Last Updated on 30/05/2021 by Patryk Bandurski
Our APIs should be fault-tolerant. We have many strategies to cope with this. Previously I described a possible scenario with a circuit breaker pattern. Today I remind you of another, simpler way. Retry! We can retry the operation a couple of times before using a different fault tolerance pattern or stopping processing the message. Let’s see how it works in mule.
Our case is plain and simple. We have an API that serves asynchronous operations. That means that an immediate response with 202 Accept status is returned once the user calls our endpoint. In the meantime, the request is being processed in the integration layer. Unfortunately, our service exposed on AWS infrastructure has some issues. As a result, our callout ends with an HTTP 500 error response.
However, we have implemented a retry mechanism. Our API will try to call the AWS service three times. If we reach the threshold, we stop processing the request. We can, for example, write it to DLQ for later processing.
The retry mechanism is used in scenarios related to transient failures. What are transient failures? These are communication issues to external services. I mean service unavailability or any other problem in the service like server overload. It is an ephemeral state – temporary. In other words, it is highly likely that when we call the service again, it should work.
You should be aware that not every operation is a good fit for the retry pattern. In REST APIs, we should repeat only idempotent HTTP methods such as GET, HEAD, OPTIONS, PUT and DELETE. For SOAP APIs, it is more complicated, and it depends on the operation’s logic.
REST API error handling is pretty straightforward due to HTTP status groups. Below you can see all five groups. It makes sense to retry server errors 5xx. The rest of the status codes do not indicate errors that should be retried … maybe except HTTP 429 Too Many Requests related to throttling.
|Status Code group||Description|
The last consideration you should take is the retry timeout. Too short, can impede the time that service needs for recovery.
One of the core components, called Until Successful, can be used for retrying the request. Scope configuration is pretty simple. To configure the scope, you need to provide
- number of attempts (line 2)
- number of milliseconds between retries (line 3)
Down below is a snippet from the application. It is configured to retry the request to OpenWeather three times in case of any error. The mule engine will wait ten seconds before retrying the operation.
<until-successful doc:name="Until Successful" maxRetries="3" millisBetweenRetries="10000"> <http:request method="GET" doc:name="Request" config-ref="OpenWeather_configuration" path="/weather?q=London" /> </until-successful>
The retires are made in an even interval. Until Successful scope treats any error as a trigger for retrying, this may not be a correct assumption. As I wrote earlier, some errors are, for example, client-facing, and there is no use redoing them.
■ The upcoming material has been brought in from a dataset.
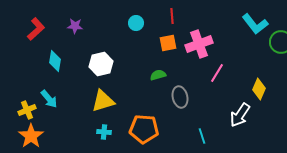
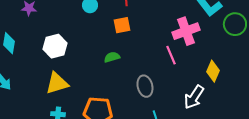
pink cross: (199, 44) -> (186, 31), moved
pink line: (217, 73) -> (171, 55), turned -54
gray ellipse: (180, 97) -> (145, 86), moved

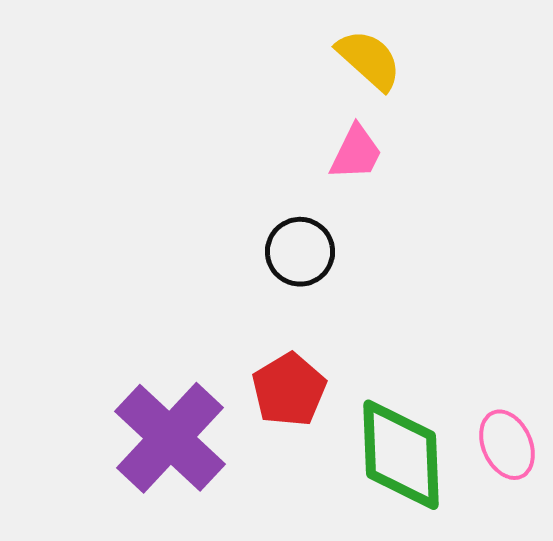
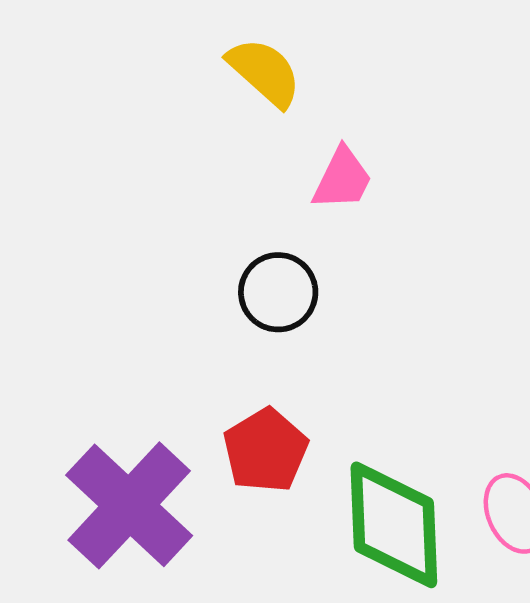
yellow semicircle: (369, 60) -> (264, 72), moved

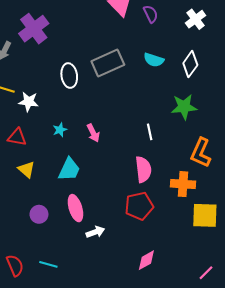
For instance, the API secret key is expired. We won’t fix the situation by repeating the request with the obsolete API key. The same is for transient failures.
Until Successful with the Try scope
To exclude non-transient failures and client-facing errors from being retried, I put Try scope with On Error Continue strategy. I configured the error handling strategy to accepts only 4xx errors like bad request, unauthorized, forbidden, etc.
<until-successful doc:name="Until Successful" maxRetries="3" millisBetweenRetries="10000"> <try doc:name="Try"> <http:request method="GET" config-ref="OpenWeather_configuration" path="/weather?q=London" /> <error-handler > <on-error-continue doc:name="On Error Continue" type="HTTP:BAD_REQUEST, HTTP:CLIENT_SECURITY, HTTP:FORBIDDEN, HTTP:METHOD_NOT_ALLOWED, HTTP:NOT_ACCEPTABLE, HTTP:NOT_FOUND, HTTP:UNAUTHORIZED"> <logger level="WARN" doc:name="Skip" message="Skip retry"/> </on-error-continue> </error-handler> </try> </until-successful>
The Try scope in Until Successful scope allows us to exclude some errors from being retried. Using this approach, we can skip both non-transient and client errors. As a result, our retry mechanism is specific only to cases when it makes sense to call the service again.
Marriage of Until Successful and Try scopes can introduce a simple retry mechanism. We can use Try scope to exclude some errors from being retried. We should retry transient and client errors. Of course, you should think closely about setting up intervals between reattempts and the maximum number of attempts. Remember as well to use retry only for idempotent methods.
This idea has some disadvantages. You can imagine that the service you are trying to call is experiencing an overload issue. When we try to retry our calls, we can cause service to be more overloaded and outage to be even longer. To overcome this, you should think about the intervals or use another strategy like exponential back-off. However, the latter one is not that easy to be implemented in MuleSoft. However, I will cope with this in one of the next articles :).